----- GIVEN RECORDS -----
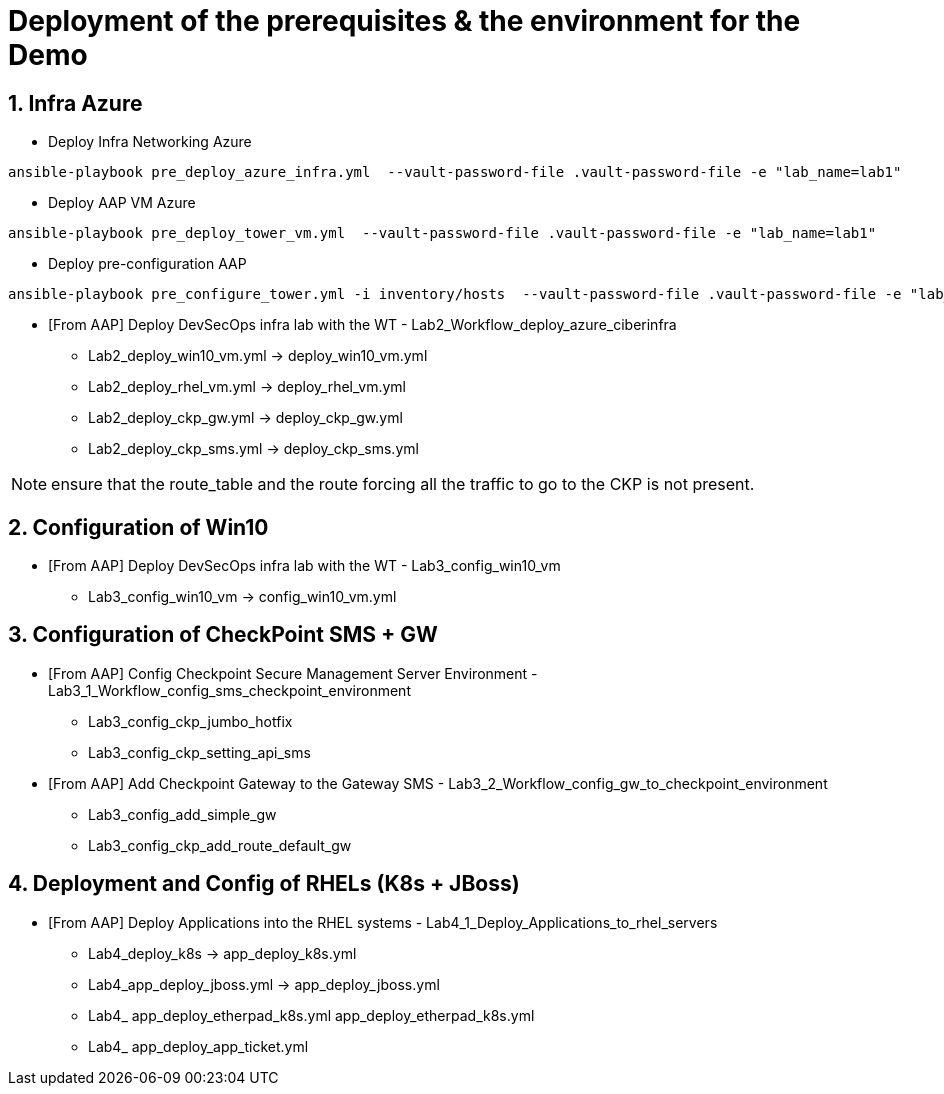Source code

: # Deployment of the prerequisites & the environment for the Demo

## 1. Infra Azure

* Deploy Infra Networking Azure
```
ansible-playbook pre_deploy_azure_infra.yml  --vault-password-file .vault-password-file -e "lab_name=lab1"
```

* Deploy AAP VM Azure
```
ansible-playbook pre_deploy_tower_vm.yml  --vault-password-file .vault-password-file -e "lab_name=lab1"
```

* Deploy pre-configuration AAP
```
ansible-playbook pre_configure_tower.yml -i inventory/hosts  --vault-password-file .vault-password-file -e "lab_name=lab1" --tag="install"
```

* [From AAP] Deploy DevSecOps infra lab with the WT - Lab2_Workflow_deploy_azure_ciberinfra

  - Lab2_deploy_win10_vm.yml -> deploy_win10_vm.yml
  - Lab2_deploy_rhel_vm.yml  -> deploy_rhel_vm.yml
  - Lab2_deploy_ckp_gw.yml   -> deploy_ckp_gw.yml
  - Lab2_deploy_ckp_sms.yml  -> deploy_ckp_sms.yml

NOTE: ensure that the route_table and the route forcing all the traffic to go to the CKP is not present.

## 2. Configuration of Win10

* [From AAP] Deploy DevSecOps infra lab with the WT - Lab3_config_win10_vm

  - Lab3_config_win10_vm -> config_win10_vm.yml

## 3. Configuration of CheckPoint SMS + GW

* [From AAP] Config Checkpoint Secure Management Server Environment - Lab3_1_Workflow_config_sms_checkpoint_environment

  - Lab3_config_ckp_jumbo_hotfix
  - Lab3_config_ckp_setting_api_sms

* [From AAP] Add Checkpoint Gateway to the Gateway SMS - Lab3_2_Workflow_config_gw_to_checkpoint_environment

  - Lab3_config_add_simple_gw
  - Lab3_config_ckp_add_route_default_gw

## 4. Deployment and Config of RHELs (K8s + JBoss)

* [From AAP] Deploy Applications into the RHEL systems - Lab4_1_Deploy_Applications_to_rhel_servers

  - Lab4_deploy_k8s -> app_deploy_k8s.yml 
  - Lab4_app_deploy_jboss.yml -> app_deploy_jboss.yml
  - Lab4_ app_deploy_etherpad_k8s.yml app_deploy_etherpad_k8s.yml
  - Lab4_ app_deploy_app_ticket.yml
-----
**HOW TO COMPLETE THIS TASK:** Given the data above, which lines hold the string "From"? Return them.

**RESPONSE TO THE EXERCISE:**
* [From AAP] Deploy DevSecOps infra lab with the WT - Lab2_Workflow_deploy_azure_ciberinfra
* [From AAP] Deploy DevSecOps infra lab with the WT - Lab3_config_win10_vm
* [From AAP] Config Checkpoint Secure Management Server Environment - Lab3_1_Workflow_config_sms_checkpoint_environment
* [From AAP] Add Checkpoint Gateway to the Gateway SMS - Lab3_2_Workflow_config_gw_to_checkpoint_environment
* [From AAP] Deploy Applications into the RHEL systems - Lab4_1_Deploy_Applications_to_rhel_servers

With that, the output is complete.